Diamond is a preferred material for semiconductor devices because it has semiconductor properties that are better than traditionally used silicon (Si), germanium (Ge) or gallium arsenide (GaAs). Diamond provides a higher energy band gap, a higher breakdown voltage and a greater saturation velocity than these traditional semiconductor materials. These properties of diamond yield a substantial increase in projected cutoff frequency and maximum operating voltage compared to devices fabricated using Si, Ge, or GaAs. Si is typically not used at temperatures higher than about 200.degree. C. and GaAs is not typically used above 300.degree. C. These temperature limitations are caused, in part, because of the relatively small energy band gaps for Si (1.12 eV at ambient temperature) and GaAs (1.42 eV at ambient temperature). Diamond, in contrast, has a large band gap of 5.47 eV at ambient temperature, and is thermally stable up to about 1400.degree. C.
Diamond has the highest thermal conductivity of any solid at room temperature and exhibits good thermal conductivity over a wide temperature range. The high thermal conductivity of diamond may be advantageously used to remove waste heat from an integrated circuit, particularly as integration densities increase.
Because of the advantages of diamond as a material for semiconductor devices, there is at present an interest in the growth and processes for etching diamond. There has been particular interest in the growth and etching of single crystal diamond thin films. Diamond thin films have been successfully grown by a variety of low pressure and low temperature chemical vapor deposition (CVD) methods, such as filament assisted CVD, plasma CVD, and combustion flames. See Devaries, Ann. Rev. Mater. Sci. 17, 161 (1987); Masumoto et al, J. Mat. Sci. 18, 1823 (1988). In these methods, typically a mixture of hydrocarbons such as CH.sub.4 and C.sub.2 H.sub.2 and hydrogen (98-99.5% by volume) is passed over heated (700.degree.-1000.degree. C.) substrates such as silicon, nickel, copper, tungsten, and silicon carbide. During the process, both diamond and graphite are deposited. However, etching of graphite by hydrogen leaves diamond crystallites which grow further to form polycrystalline films.
Single crystal diamond thin films have been grown epitaxially on diamond substrates, where all three axes of the film are aligned with respect to the underlying substrate (See Geis et al, IEEE-Electron Device Lett. EDL-8, 341 (1987); M. W. Geis, Materials Res. Soc. Pro., 162, 16 (1990)). Homoepitaxial diamond layers can be grown by CVD onto a matrix of oriented diamond microcrystallites embedded in array of etch pits on a silicon substrate (See, Pryor et al., Materials Res. Soc. Pro. 242 (1992)). This method, however, is both costly and time-consuming, and the crystallites are only poorly oriented and have low angle grain boundaries. Moreover, there continues to be a need for thin large area sheets of diamond from bulk or homoepitaxial diamond crystals inasmuch as at present typical crystal diamond substrates have at most an area of several millimeter square.
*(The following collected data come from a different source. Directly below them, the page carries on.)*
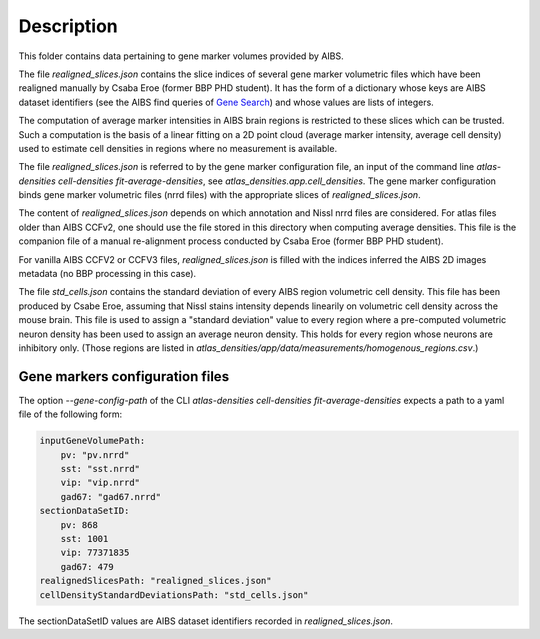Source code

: 
Description
===========

This folder contains data pertaining to gene marker volumes provided by AIBS.

The file `realigned_slices.json` contains the slice indices of several gene marker volumetric files which have been
realigned manually by Csaba Eroe (former BBP PHD student). It has the form of a dictionary whose keys are AIBS dataset identifiers
(see the AIBS find queries of `Gene Search`_) and whose values are lists of integers.

The computation of average marker intensities in AIBS brain regions is restricted to these slices which can be trusted.
Such a computation is the basis of a linear fitting
on a 2D point cloud (average marker intensity, average cell density) used to estimate cell densities in regions where no
measurement is available.

The file `realigned_slices.json` is referred to by the gene marker configuration file,
an input of the command line `atlas-densities cell-densities fit-average-densities`,
see `atlas_densities.app.cell_densities`. The gene marker configuration binds
gene marker volumetric files (nrrd files) with the appropriate slices of `realigned_slices.json`.

The content of `realigned_slices.json` depends on which annotation and Nissl nrrd files are considered.
For atlas files older than AIBS CCFv2, one should use the file stored in this directory when computing average
densities. This file is the companion file of a manual re-alignment process conducted by Csaba Eroe (former BBP PHD student).

For vanilla AIBS CCFV2 or CCFV3 files, `realigned_slices.json` is filled with the indices inferred the AIBS 2D images metadata
(no BBP processing in this case).

The file `std_cells.json` contains the standard deviation of every AIBS region volumetric cell
density. This file has been produced by Csabe Eroe, assuming that Nissl stains intensity depends linearily on volumetric cell density across the mouse brain. This file is used
to assign a "standard deviation" value to every region where a pre-computed volumetric neuron density
has been used to assign an average neuron density. This holds for every region whose neurons are inhibitory
only. (Those regions are listed in `atlas_densities/app/data/measurements/homogenous_regions.csv`.)


Gene markers configuration files
--------------------------------
The option `--gene-config-path` of the CLI `atlas-densities cell-densities fit-average-densities` expects
a path to a yaml file of the following form:

.. code:: yaml

    inputGeneVolumePath:
        pv: "pv.nrrd"
        sst: "sst.nrrd"
        vip: "vip.nrrd"
        gad67: "gad67.nrrd"
    sectionDataSetID:
        pv: 868
        sst: 1001
        vip: 77371835
        gad67: 479
    realignedSlicesPath: "realigned_slices.json"
    cellDensityStandardDeviationsPath: "std_cells.json"

The sectionDataSetID values are AIBS dataset identifiers recorded in `realigned_slices.json`.


.. _`Gene Search`: https://mouse.brain-map.org/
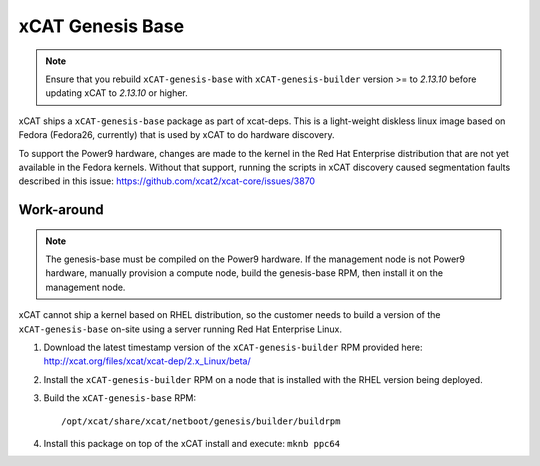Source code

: xCAT Genesis Base
=================

.. note:: Ensure that you rebuild ``xCAT-genesis-base`` with ``xCAT-genesis-builder`` version >= to *2.13.10* before updating xCAT to *2.13.10* or higher.

xCAT ships a ``xCAT-genesis-base`` package as part of xcat-deps.  This is a light-weight diskless linux image based on Fedora (Fedora26, currently) that is used by xCAT to do hardware discovery.

To support the Power9 hardware, changes are made to the kernel in the Red Hat Enterprise distribution that are not yet available in the Fedora kernels.  Without that support, running the scripts in xCAT discovery caused segmentation faults described in this issue: https://github.com/xcat2/xcat-core/issues/3870

Work-around
-----------

.. note:: The genesis-base must be compiled on the Power9 hardware.  If the management node is not Power9 hardware, manually provision a compute node, build the genesis-base RPM, then install it on the management node.

xCAT cannot ship a kernel based on RHEL distribution, so the customer needs to build a version of the ``xCAT-genesis-base`` on-site using a server running Red Hat Enterprise Linux.

1. Download the latest timestamp version of the ``xCAT-genesis-builder`` RPM provided here: http://xcat.org/files/xcat/xcat-dep/2.x_Linux/beta/

2. Install the ``xCAT-genesis-builder`` RPM on a node that is installed with the RHEL version being deployed.

3. Build the ``xCAT-genesis-base`` RPM: ::

    /opt/xcat/share/xcat/netboot/genesis/builder/buildrpm

4. Install this package on top of the xCAT install and execute: ``mknb ppc64``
Another difficulty in processing diamond substrates to be used in fabricating semiconductor devices is the ability to selectively etch the diamond substrate. It is known to etch graphites from diamond by immersion in hot chromic acid. Chromic acid is highly corrosive and toxic thus its large scale use is problematic. Similar to other chemical etchants, chromic acid has a limited useful lifetime and must be prepared fresh for each etch. Secondary acid washes are necessary for removal of chromium deposits from the surface of the sample. Chromic acid provides a relatively slow etch rate of about 0.1 to 0.4 .mu.m/hr.